## Text segment

Start of Block


(B)The replacement schedule shall be technically and economically feasible and consider the useful life of the emergency backup generator.

(2)Reporting requirements after a deenergization event or testing and maintenance that results in an exceedance of the permit’s operational limit.

(d)The stipulations developed pursuant to subdivision (b) shall not be in effect for more than five years or the length of time agreed upon for the replacement of the emergency backup generator.

(e)The stipulations developed pursuant to subdivision (b) shall be subject to the approval of the hearing board when the order for abatement is being considered pursuant to Section 42451.

SEC. 2.

 Article 9.5 (commencing with Section 42010) is added to Chapter 3 of Part 4 of Division 26 of the Health and Safety Code, to read:
Article  9.5. Emergency Backup Generators

42010.
 For purposes of this article, the following definitions apply:
(a) “Critical facility” means a facility necessary in providing essential public services, including, but not limited to, facilities such as hospitals, police stations, fire stations, emergency operations centers, water and wastewater facilities, incident command posts, and communication systems used to support essential public services.

End of Block

## Required work
Reproduce the statutory passage on emergency backup generators word for word.

## Supplied records
Start of Block

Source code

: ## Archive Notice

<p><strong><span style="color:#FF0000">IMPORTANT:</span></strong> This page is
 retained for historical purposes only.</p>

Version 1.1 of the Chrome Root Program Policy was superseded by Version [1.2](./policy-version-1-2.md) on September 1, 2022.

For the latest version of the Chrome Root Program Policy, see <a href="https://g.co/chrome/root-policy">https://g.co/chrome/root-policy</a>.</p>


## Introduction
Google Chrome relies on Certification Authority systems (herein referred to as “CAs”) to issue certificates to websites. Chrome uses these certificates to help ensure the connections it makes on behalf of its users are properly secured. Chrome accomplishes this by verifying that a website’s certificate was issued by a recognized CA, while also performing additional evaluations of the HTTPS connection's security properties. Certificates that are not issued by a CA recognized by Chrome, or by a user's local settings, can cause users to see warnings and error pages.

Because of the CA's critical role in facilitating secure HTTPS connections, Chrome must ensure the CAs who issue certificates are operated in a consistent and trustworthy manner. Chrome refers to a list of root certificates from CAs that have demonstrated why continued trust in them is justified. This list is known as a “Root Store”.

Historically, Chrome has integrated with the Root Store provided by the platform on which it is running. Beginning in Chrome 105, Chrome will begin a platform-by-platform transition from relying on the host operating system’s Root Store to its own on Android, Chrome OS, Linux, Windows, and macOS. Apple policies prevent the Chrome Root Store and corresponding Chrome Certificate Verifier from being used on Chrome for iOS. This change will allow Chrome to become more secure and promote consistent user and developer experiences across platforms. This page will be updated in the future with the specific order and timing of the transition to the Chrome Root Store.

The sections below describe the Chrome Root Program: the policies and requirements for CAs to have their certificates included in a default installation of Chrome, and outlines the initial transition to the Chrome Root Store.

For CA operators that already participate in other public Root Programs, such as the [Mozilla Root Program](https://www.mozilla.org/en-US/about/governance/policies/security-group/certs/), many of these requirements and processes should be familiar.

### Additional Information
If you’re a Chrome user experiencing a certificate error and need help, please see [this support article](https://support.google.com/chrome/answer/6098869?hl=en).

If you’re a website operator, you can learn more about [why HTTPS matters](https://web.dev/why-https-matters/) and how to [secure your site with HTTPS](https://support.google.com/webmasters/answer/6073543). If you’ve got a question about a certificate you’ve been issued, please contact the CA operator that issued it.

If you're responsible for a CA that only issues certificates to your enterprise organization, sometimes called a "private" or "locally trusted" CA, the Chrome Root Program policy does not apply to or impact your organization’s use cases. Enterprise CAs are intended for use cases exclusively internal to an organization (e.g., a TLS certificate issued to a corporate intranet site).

End of Block

## Written answer

(B)The replacement schedule shall be technically and economically feasible and consider the useful life of the emergency backup generator.

(2)Reporting requirements after a deenergization event or testing and maintenance that results in an exceedance of the permit’s operational limit.

(d)The stipulations developed pursuant to subdivision (b) shall not be in effect for more than five years or the length of time agreed upon for the replacement of the emergency backup generator.

(e)The stipulations developed pursuant to subdivision (b) shall be subject to the approval of the hearing board when the order for abatement is being considered pursuant to Section 42451.

SEC. 2.

 Article 9.5 (commencing with Section 42010) is added to Chapter 3 of Part 4 of Division 26 of the Health and Safety Code, to read:
Article  9.5. Emergency Backup Generators

42010.
 For purposes of this article, the following definitions apply:
(a) “Critical facility” means a facility necessary in providing essential public services, including, but not limited to, facilities such as hospitals, police stations, fire stations, emergency operations centers, water and wastewater facilities, incident command posts, and communication systems used to support essential public services.